Deployment
Scratchpad is a single static binary. Deploy = put the binary on a server, give
it a .env, run it under a process manager, and expose it through a reverse
proxy or tunnel so share links work from anywhere.
1. Build / get the binary
Cross-compile for your server's architecture on your dev machine:
Or download a prebuilt binary from Releases.
2. Put it on the server
Create /opt/scratchpad/.env (see configuration.md):
PORT=8080
BIND=127.0.0.1
SHARE_BASE_URL=https://pad.example.com
SCRATCHPAD_PASSWORD=change-me
GIT_URL=git@github.com:you/scratchpad-data.git # optional; see git-sync.md
GIT_AUTHOR_NAME=you
GIT_AUTHOR_EMAIL=you@example.com
DATA_DIR=/opt/scratchpad/data
DB_PATH=/opt/scratchpad/scratchpad.db
git must be installed on the server if you enable sync.
3. Run it under systemd
/etc/systemd/system/scratchpad.service:
[Unit]
Description=Scratchpad
After=network-online.target
Wants=network-online.target
[Service]
WorkingDirectory=/opt/scratchpad
ExecStart=/opt/scratchpad/scratchpad
Restart=always
RestartSec=5
User=youruser
[Install]
WantedBy=multi-user.target
sudo systemctl daemon-reload
sudo systemctl enable --now scratchpad
curl -s localhost:8080/healthz # {"ok":true,...}
The app reads ./.env from its WorkingDirectory, so no EnvironmentFile is
needed (though you can use one — real env vars override the file).
4. Expose it publicly
The service binds to loopback; put a public endpoint in front of it.
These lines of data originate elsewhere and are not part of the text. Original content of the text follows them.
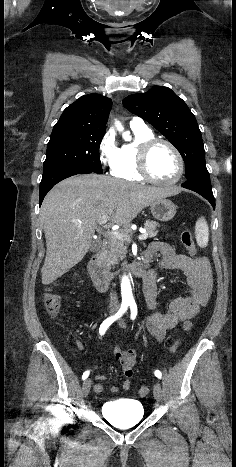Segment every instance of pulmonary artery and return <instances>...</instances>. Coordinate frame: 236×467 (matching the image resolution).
<instances>
[{"mask_svg": "<svg viewBox=\"0 0 236 467\" xmlns=\"http://www.w3.org/2000/svg\"><path fill=\"white\" fill-rule=\"evenodd\" d=\"M130 126L139 128L147 127L144 120L140 117H133L130 121Z\"/></svg>", "mask_w": 236, "mask_h": 467, "instance_id": "e3ab8cb5", "label": "pulmonary artery"}]
</instances>
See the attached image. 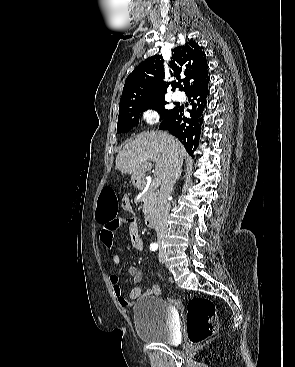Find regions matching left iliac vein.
Listing matches in <instances>:
<instances>
[{"label": "left iliac vein", "mask_w": 295, "mask_h": 367, "mask_svg": "<svg viewBox=\"0 0 295 367\" xmlns=\"http://www.w3.org/2000/svg\"><path fill=\"white\" fill-rule=\"evenodd\" d=\"M158 258H159V261H160L161 263H164V262H165V253H164V251H163V250H160V251H159Z\"/></svg>", "instance_id": "left-iliac-vein-1"}]
</instances>
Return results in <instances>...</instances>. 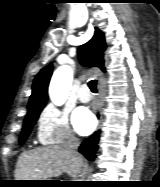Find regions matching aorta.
Masks as SVG:
<instances>
[{"label":"aorta","instance_id":"obj_1","mask_svg":"<svg viewBox=\"0 0 160 187\" xmlns=\"http://www.w3.org/2000/svg\"><path fill=\"white\" fill-rule=\"evenodd\" d=\"M72 80L73 72L67 65L57 68L54 72L49 86V96L55 105H62L66 101Z\"/></svg>","mask_w":160,"mask_h":187}]
</instances>
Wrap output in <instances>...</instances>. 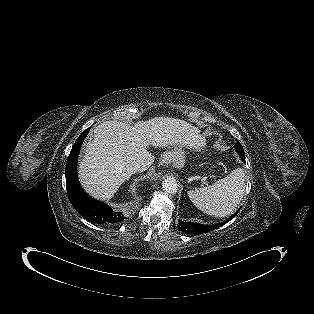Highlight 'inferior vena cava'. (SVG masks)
<instances>
[{
	"label": "inferior vena cava",
	"mask_w": 314,
	"mask_h": 314,
	"mask_svg": "<svg viewBox=\"0 0 314 314\" xmlns=\"http://www.w3.org/2000/svg\"><path fill=\"white\" fill-rule=\"evenodd\" d=\"M144 170L143 166L139 163H133L127 167V173L132 175L137 172H142Z\"/></svg>",
	"instance_id": "inferior-vena-cava-1"
}]
</instances>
Any of these work — pick one:
Caddy (automatic HTTPS):
nginx:
server {
server_name pad.example.com;
location / {
proxy_pass http://127.0.0.1:8080;
proxy_set_header Host $host;
proxy_set_header X-Forwarded-Proto $scheme;
}
}
Cloudflare Tunnel (no open ports / public IP needed):
cloudflared tunnel --url http://localhost:8080
# or a named tunnel mapping pad.example.com -> localhost:8080
Tailscale Funnel:
Set SHARE_BASE_URL to whatever public host you chose so share links and
preview images resolve correctly.
Updating
Replace the binary and restart:
scp scratchpad-linux-amd64 server:/opt/scratchpad/scratchpad
ssh server 'sudo systemctl restart scratchpad'
If you publish GitHub Releases, the server can instead pull the latest asset
itself (e.g. with gh release download on a timer) — see your own ops setup.
Backups
Your data is a git repo (when sync is on) — that's your backup. The SQLite DB is
just an index and is rebuilt from DATA_DIR on boot, so it doesn't need backing
up.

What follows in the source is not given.